Gas peakers need to be replaced with something cleaner. Like grid batteries. But the question is “when”, says Maximilian Auffhammer at the Energy Institute at Haas. Summarising his co-authored paper, he explains that a review of 19 gas peakers in the U.S., replaced with Li-ion grid-scale batteries, reveals only 5 make economic and climate sense (i.e. a positive net present value after including monetised climate and human health impacts). Remember, those batteries are being charged from a power mix that’s not yet green. And battery manufacturing has upstream emissions. As batteries get cheaper and the grids cleaner, those numbers will look better. But Auffhammer’s conclusion is that timing matters, and that Li-ion batteries should not be seen as the only alternative to replacing gas peakers.
I realise that on this blog [Energy Institute at Haas] we often pour cold water on what at first glance seem like obviously good ideas. But such is the role of science sometimes. The simplest answers often are not correct when one takes a step back and thinks about all possible intended and unintended consequences of an action or policy.
Readers of this blog know that many power plants “fallow” except for during the hottest, “peakiest” days of the year. During those times so called peaker plants, which are mostly gas powered, often highly inefficient, expensive and dirty turbines come online to make sure our lights stay on. When they run, they emit lots of NOx, particulates and other nasty stuff which ends up in people’s lungs. Further, these plants are often located near major load centers (translate – people cooling homes) and hence have been at the top of the list of “machinae non gratae” of environmental and especially environmental justice groups.
In New York State and here in California there is a major push to replace these pollution cannons with Lithium-Ion batteries. This seems like a great idea on the surface. Clean & quiet batteries versus a noisy airplane engine spewing NOx. I thought so too, but wanted to understand whether this intuition was right and hence joined forces with the awesome Corinne Scown – who is an expert in life cycle analysis – to study the whole enchi”li-on”ada.
Measuring the life-cycle cost, climate, and human health impacts
In a peer-reviewed paper published this week in the fine journal Environmental Science and Technology we, together with Jason Porzio and EI alum Derek Wolfson, report what we learned over the past two years. We analyse the life-cycle cost, climate, and human health impacts of replacing the 19 highest-emitting peaker plants in California with Li-ion battery energy storage systems (BESS). And we mean soup to nuts.

Figure 1: A visual representation of modelling the replacement of peaker plants with Lithium-Ion Batteries.
The figure above shows what we did visually (in reality this is hundreds and hundreds of pages of computer code). We start with the impacts of the assembly of the battery including the material impacts of the ingredients required to make and assemble the battery. We also include the impacts of maintaining and disposing/recycling the battery at the end of its life. All of this was done by consulting the literature and conducting many hours of interviews with experts in the battery industry (thanks for taking our calls!).

EXERCISE REQUIREMENTS
1. Answer these questions using the blog post on replacing gas peaker plants with batteries:
(a) Of the 19 peaker replacements reviewed, how many make economic and climate sense?
(b) In which journal was the paper published?
(c) Who is described as an expert in life cycle analysis?
2. Write a continuation of the blog post on replacing gas peaker plants with batteries, starting after its final sentence.
The items that come after this text are separate material and are unrelated to it.

SUPPLIED MATERIAL
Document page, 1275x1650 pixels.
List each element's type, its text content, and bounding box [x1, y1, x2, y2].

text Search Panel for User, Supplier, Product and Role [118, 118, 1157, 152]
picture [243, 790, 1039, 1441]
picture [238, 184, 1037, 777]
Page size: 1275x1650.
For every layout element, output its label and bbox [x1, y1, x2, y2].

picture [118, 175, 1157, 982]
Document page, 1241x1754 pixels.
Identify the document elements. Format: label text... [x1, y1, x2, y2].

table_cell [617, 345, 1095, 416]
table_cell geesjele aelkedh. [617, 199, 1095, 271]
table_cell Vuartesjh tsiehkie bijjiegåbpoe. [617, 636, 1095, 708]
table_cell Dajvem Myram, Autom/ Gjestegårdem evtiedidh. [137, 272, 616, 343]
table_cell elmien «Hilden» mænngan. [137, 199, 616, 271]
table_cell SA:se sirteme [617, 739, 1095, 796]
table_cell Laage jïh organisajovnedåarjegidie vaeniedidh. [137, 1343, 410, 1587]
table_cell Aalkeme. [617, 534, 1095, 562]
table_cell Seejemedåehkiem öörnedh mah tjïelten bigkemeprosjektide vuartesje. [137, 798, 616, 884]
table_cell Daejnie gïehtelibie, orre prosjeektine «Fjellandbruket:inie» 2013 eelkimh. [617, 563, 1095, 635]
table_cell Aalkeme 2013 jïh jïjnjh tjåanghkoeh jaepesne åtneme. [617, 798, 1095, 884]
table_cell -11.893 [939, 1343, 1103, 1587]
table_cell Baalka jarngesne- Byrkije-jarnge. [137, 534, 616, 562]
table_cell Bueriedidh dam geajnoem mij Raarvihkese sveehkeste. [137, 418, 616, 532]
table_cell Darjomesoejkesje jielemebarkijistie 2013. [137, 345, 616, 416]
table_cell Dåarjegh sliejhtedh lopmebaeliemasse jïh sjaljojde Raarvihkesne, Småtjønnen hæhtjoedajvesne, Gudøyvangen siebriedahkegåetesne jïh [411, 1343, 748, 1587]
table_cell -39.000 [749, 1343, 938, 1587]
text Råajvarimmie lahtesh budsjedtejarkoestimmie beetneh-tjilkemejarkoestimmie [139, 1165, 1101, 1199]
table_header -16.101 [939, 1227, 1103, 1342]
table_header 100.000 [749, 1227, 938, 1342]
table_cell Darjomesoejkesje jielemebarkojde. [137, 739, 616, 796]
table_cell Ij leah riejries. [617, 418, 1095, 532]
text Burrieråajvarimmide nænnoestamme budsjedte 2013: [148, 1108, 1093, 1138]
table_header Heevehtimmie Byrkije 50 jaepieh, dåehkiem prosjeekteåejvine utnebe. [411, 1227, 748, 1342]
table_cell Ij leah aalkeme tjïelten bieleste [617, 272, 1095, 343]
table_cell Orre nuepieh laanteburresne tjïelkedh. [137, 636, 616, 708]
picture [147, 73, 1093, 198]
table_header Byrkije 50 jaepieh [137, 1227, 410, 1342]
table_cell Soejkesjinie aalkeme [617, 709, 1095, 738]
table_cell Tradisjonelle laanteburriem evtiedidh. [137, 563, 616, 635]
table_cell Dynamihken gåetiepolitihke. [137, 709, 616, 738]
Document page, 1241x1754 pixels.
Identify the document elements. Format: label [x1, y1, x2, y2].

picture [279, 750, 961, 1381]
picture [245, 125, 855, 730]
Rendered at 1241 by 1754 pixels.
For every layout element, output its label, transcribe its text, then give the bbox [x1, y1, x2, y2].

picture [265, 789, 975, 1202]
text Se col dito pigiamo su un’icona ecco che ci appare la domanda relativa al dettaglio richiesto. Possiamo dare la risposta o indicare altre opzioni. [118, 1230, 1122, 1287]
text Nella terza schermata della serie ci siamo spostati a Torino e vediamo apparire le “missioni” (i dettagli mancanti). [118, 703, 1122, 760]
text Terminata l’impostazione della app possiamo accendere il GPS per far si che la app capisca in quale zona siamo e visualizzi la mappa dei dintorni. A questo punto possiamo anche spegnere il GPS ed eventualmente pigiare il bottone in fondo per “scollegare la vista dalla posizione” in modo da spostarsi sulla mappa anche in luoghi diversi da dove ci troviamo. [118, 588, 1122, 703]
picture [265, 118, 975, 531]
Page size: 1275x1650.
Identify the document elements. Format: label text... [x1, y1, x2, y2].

EXPECTED OUTPUTS
1.
(a) 5
(b) Environmental Science and Technology
(c) Corinne Scown

2.
We then move on to model grid behaviour of the battery once it is installed. We allow it to do things that gas powered peakers don’t really do, which is participating in arbitrage between low and high price periods and frequency regulation to generate revenue. We use an optimisation model which simulates current-day replacement of these peaker plants, letting these batteries charge smartly (meaning when it’s cheap to the operator). We of course also hold these batteries accountable for the emissions they cause. If our model predicts that natural gas is on the margin when the battery charges, we account for the pollution from that electricity.
If Li-ion BESS replace peaker plants?
Our results show that designing Li-ion BESS to replace peaker plants puts them at an economic disadvantage, even if battery facilities are only sized to meet 95% of the original plants’ load events and are free to engage in arbitrage. Let’s dive into that for a moment for a specific plant – a peaker in Long Beach.

Figure 2: Costs and benefits of peaker replacement.
Blue bars indicate dollah dollah bills, meaning actual expenditures on the battery and its operation or revenues. Red bars mean unpriced pollution impacts (both local and global priced at the current -$51 – and proposed -$185 – social cost of carbon). The beige bar indicates the net present value of putting all of it together.
We see that batteries are expensive to make and install. Operation and maintenance are a relatively small cost. On the benefits side, the gains from offsetting peaker mortality damages are not very big. And neither are revenues from arbitrage. Most of the modelled revenues come from participating in frequency regulation markets. The net present value is centred around zero, with significant uncertainty.
19 peaker plants modelled
So did Max just pick a plant that looks like this? No. Here’s all 19 we modelled. The left panel shows you the net present value, the right panel focuses in on the global warming potential.

Figure 3: Net cost and emissions of peaker replacements.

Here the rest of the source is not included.